The next batch of features are similar in design to the Musical Stages, in that you are given three screens to move between in order to unlock several. For A City of Song you have three pages of Salzburg scenery which allows you to unlock numerous features on the various famous sites of Salzburg. I have to admit that I didn't actually run through all of these as my allotted time for this review was two days. But I did flip through them and they do provide interesting information on the locations used in the film.

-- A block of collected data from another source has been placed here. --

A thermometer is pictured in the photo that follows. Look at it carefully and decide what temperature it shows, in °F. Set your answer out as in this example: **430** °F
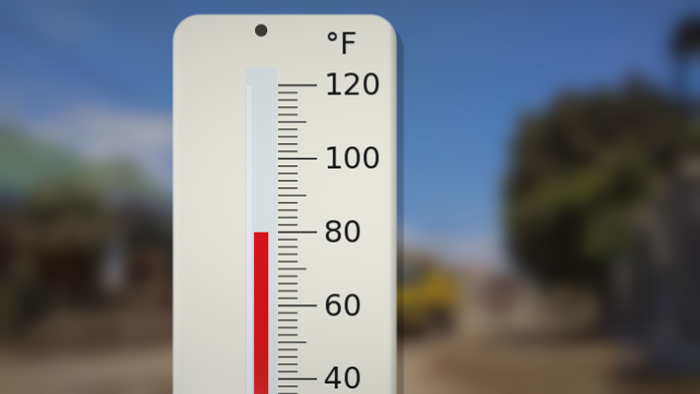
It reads **80** °F
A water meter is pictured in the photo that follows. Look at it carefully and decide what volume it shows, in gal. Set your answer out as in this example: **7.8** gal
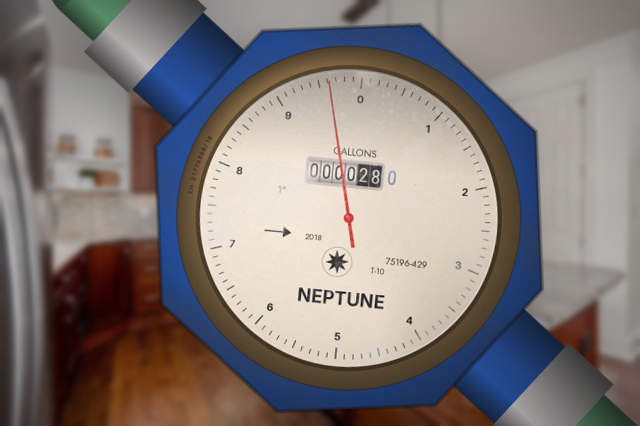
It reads **279.6** gal
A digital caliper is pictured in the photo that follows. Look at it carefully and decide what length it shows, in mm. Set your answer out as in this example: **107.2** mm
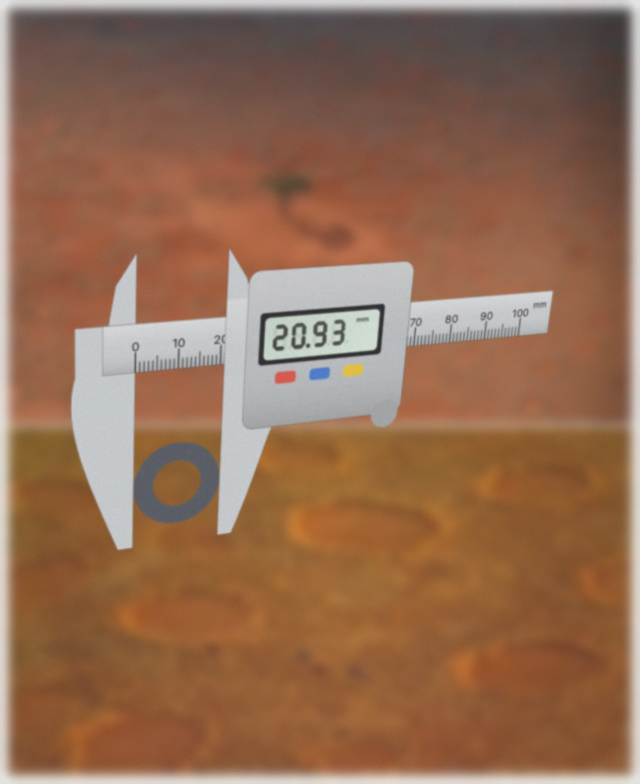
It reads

Under the Vintage Programs: The Sound of Music we are treated to some features that are of poorer picture quality, which is understandable as many of them are quite old now. First up is The Sound of Music: From Fact to Phenomenon (1 hr, 27 min, 22 sec. This is a pretty thorough documentary that looks at many aspects of the phenomenon); My Favorite Things: Julie Andrews Remembers (1 hr, 03 min, 18 sec is another in depth documentary. Although, the title is a little misleading as it implies that this is solely a retrospective piece with Andrews. It's not, she's hardly in it at all); Julie Andrews and Christopher Plummer: A Reminiscence (19 min, 24 sec informal chat with the two actors as they talk about some of their memories. This was recorded for the movie's 40th anniversary); From Liesel to Gretl (33 min, 33 sec - another 40th anniversary feature which sees all of the children together talking about their memories on the movie); Salzburg Sight and Sound (13 min, 04 sec which sees Charmian Carr, who played Liesel, fronting a fake documentary on her time in Salzburg); On Location with the Sound of Music (22 min, 33 sec Carr presents a look at the locations); and When You Know the Notes to Sing: A Sing-Along Phenomenon (12 min, 50 sec look at the annual Sound of Music sing-along event. This is a 40th anniversary special and sees the actors who played the children in the movie together again on stage).

Under the Vintage Programs: Rogers and Hammerstein section we have Rogers and Hammerstein: The Sound of American Music, 1985 (1 hr, 23 min, 25 sec look back on the writing partners career); and Roger and Hammerstein: The Sound of Movies, 1996 (1 hr, 36 min, 36 sec look at the pair's movies).

Then under Audio Interviews there's a large collection of interviews with cast and crew. Some while the movie was filming and others are more recent.

Under Rare Treasures there's a collection of much older material, including a '70s appearance of Maria von Trapp on The Julie Andrews Show (16 min, 33 sec); Screen Tests; Julie and Carol at Carnegie Hall: The Pratt Family Singers (6 min, 41 sec black and white The Sound of Music spoof); 40th Anniversary DVD into with Julie Andrews (02 min, 10 sec) and Galleries.

The third disc is the DVD which holds the movie and a couple of features which are also on the Blu-ray discs.

Even if you've already got this on DVD it's worth buying on Blu-ray. I can't think of a better way to spend £16?